A.G 2000 (Moulin Fondu) - Naissance de la commission internationale

jeudi 9 novembre 2000
par  lafede

Née au dernier Festival Chalon dans la Rue, baptisée à Aurillac, la commission internationale est en préparation et devrait commencer à exister réellement d’ici à la fin de l’année.
Au cours des deux premières rencontres informelles de cet été, nous avons pu valider l’utilité de son existence et défricher grossièrement les activités auxquelles il serait opportun que cette commission se consacre.

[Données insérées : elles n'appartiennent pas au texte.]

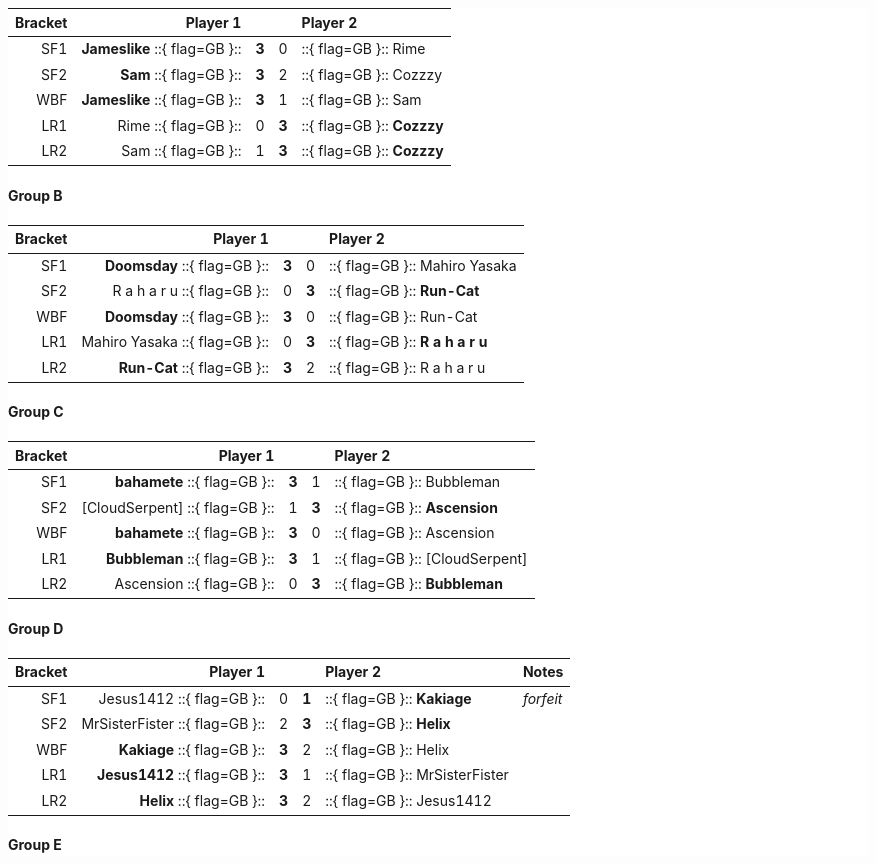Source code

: | Bracket | Player 1 | | | Player 2 |
| --: | --: | :-: | :-: | :-- |
| SF1 | **Jameslike** ::{ flag=GB }:: | **3** | 0 | ::{ flag=GB }:: Rime |
| SF2 | **Sam** ::{ flag=GB }:: | **3** | 2 | ::{ flag=GB }:: Cozzzy |
| WBF | **Jameslike** ::{ flag=GB }:: | **3** | 1 | ::{ flag=GB }:: Sam |
| LR1 | Rime ::{ flag=GB }:: | 0 | **3** | ::{ flag=GB }:: **Cozzzy** |
| LR2 | Sam ::{ flag=GB }:: | 1 | **3** | ::{ flag=GB }:: **Cozzzy** |

#### Group B

| Bracket | Player 1 | | | Player 2 |
| --: | --: | :-: | :-: | :-- |
| SF1 | **Doomsday** ::{ flag=GB }:: | **3** | 0 | ::{ flag=GB }:: Mahiro Yasaka |
| SF2 | R a h a r u ::{ flag=GB }:: | 0 | **3** | ::{ flag=GB }:: **Run-Cat** |
| WBF | **Doomsday** ::{ flag=GB }:: | **3** | 0 | ::{ flag=GB }:: Run-Cat |
| LR1 | Mahiro Yasaka ::{ flag=GB }:: | 0 | **3** | ::{ flag=GB }:: **R a h a r u** |
| LR2 | **Run-Cat** ::{ flag=GB }:: | **3** | 2 | ::{ flag=GB }:: R a h a r u |

#### Group C

| Bracket | Player 1 | | | Player 2 |
| --: | --: | :-: | :-: | :-- |
| SF1 | **bahamete** ::{ flag=GB }:: | **3** | 1 | ::{ flag=GB }:: Bubbleman |
| SF2 | \[CloudSerpent\] ::{ flag=GB }:: | 1 | **3** | ::{ flag=GB }:: **Ascension** |
| WBF | **bahamete** ::{ flag=GB }:: | **3** | 0 | ::{ flag=GB }:: Ascension |
| LR1 | **Bubbleman** ::{ flag=GB }:: | **3** | 1 | ::{ flag=GB }:: \[CloudSerpent\] |
| LR2 | Ascension ::{ flag=GB }:: | 0 | **3** | ::{ flag=GB }:: **Bubbleman** |

#### Group D

| Bracket | Player 1 | | | Player 2 | Notes |
| --: | --: | :-: | :-: | :-- | :-- |
| SF1 | Jesus1412 ::{ flag=GB }:: | 0 | **1** | ::{ flag=GB }:: **Kakiage** | *forfeit* |
| SF2 | MrSisterFister ::{ flag=GB }:: | 2 | **3** | ::{ flag=GB }:: **Helix** | |
| WBF | **Kakiage** ::{ flag=GB }:: | **3** | 2 | ::{ flag=GB }:: Helix | |
| LR1 | **Jesus1412** ::{ flag=GB }:: | **3** | 1 | ::{ flag=GB }:: MrSisterFister | |
| LR2 | **Helix** ::{ flag=GB }:: | **3** | 2 | ::{ flag=GB }:: Jesus1412 | |

#### Group E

En premier lieu, c’est à un travail de lobbying auprès des institutions ayant trait à l’international que nous devons nous atteler. Lobbying aussi bien auprès des institutions françaises ayant des missions internationales, qu’auprès des institutions européennes. En ce qui concerne les institutions françaises, nous devons les interpeller afin qu’elles prennent davantage en compte l’existence des arts de la rue et que notamment elles facilitent la circulation des œuvres "françaises" à l’étranger. Le travail essentiel à faire auprès des institutions européennes a trait à l’existence de taxes d’importation auxquelles sont soumis les organisateurs et programmateurs qui diffusent des spectacles de rue. Par exemple, l’achat d’un spectacle étranger par un festival allemand représente un surcoût de 40% pour l’organisateur - taxe qui est calculée sur le coût du spectacle et le montant global des frais, y compris le transport -. C’est un état de fait paradoxal dans le cadre de la libre circulation des biens, personnes et œuvres dans les pays membres de l’Union Européenne.

Le second axe de travail conséquent est la mise en place d’un réseau spécifique arts de la rue. En effet, les arts de la rue sont peu présents dans les réseaux artistiques et culturels européens déjà existants. Aussi, leur lisibilité dans le paysage artistique est-elle quasiment inexistante. De plus, très peu de crédits européens sont attribués à ce secteur artistique. L’existence d’un réseau arts de la rue présente deux avantages à terme : faire connaître la spécificité de notre secteur artistique et permettre aux équipes artistiques de s’appuyer sur des structures locales. Pour atteindre nos objectifs deux types d’actions sont envisagées. D’abord, être identifiés lors des rencontres organisées par les réseaux européens existants. Ainsi, les membres de la commission, membres de réseaux européens, feront-ils connaître notre initiative au sein de ces réseaux. La seconde action à mener est de rassembler les coordonnées de structures et compagnies arts de la rue repérées à l’étranger par nos membres et de constituer un réseau de sympathisants par ce biais. Dans la mesure où elles existent, nous nous appuieront également sur des fédérations ou regroupements.

Nous allons entreprendre la collecte d’informations et de fichiers - certains festivals internationaux à l’étranger nous ont proposé de disposer de leurs bases de données - afin d’envoyer un premier mailing d’information sur notre initiative dans les mois qui viennent. Pour ce premier mailing, l’idée est de travailler avec quelques "correspondants étrangers" pour les envois et la traduction des courriers.
Par ailleurs, d’une part, nous avons conscience que cette nouvelle commission se doit de communiquer de la façon la moins coûteuse possible, probablement par courrier électronique. D’autre part, nous communiquerons en français et en anglais.

Enfin, il serait judicieux qu’une première rencontre internationale soit programmée avant l’été.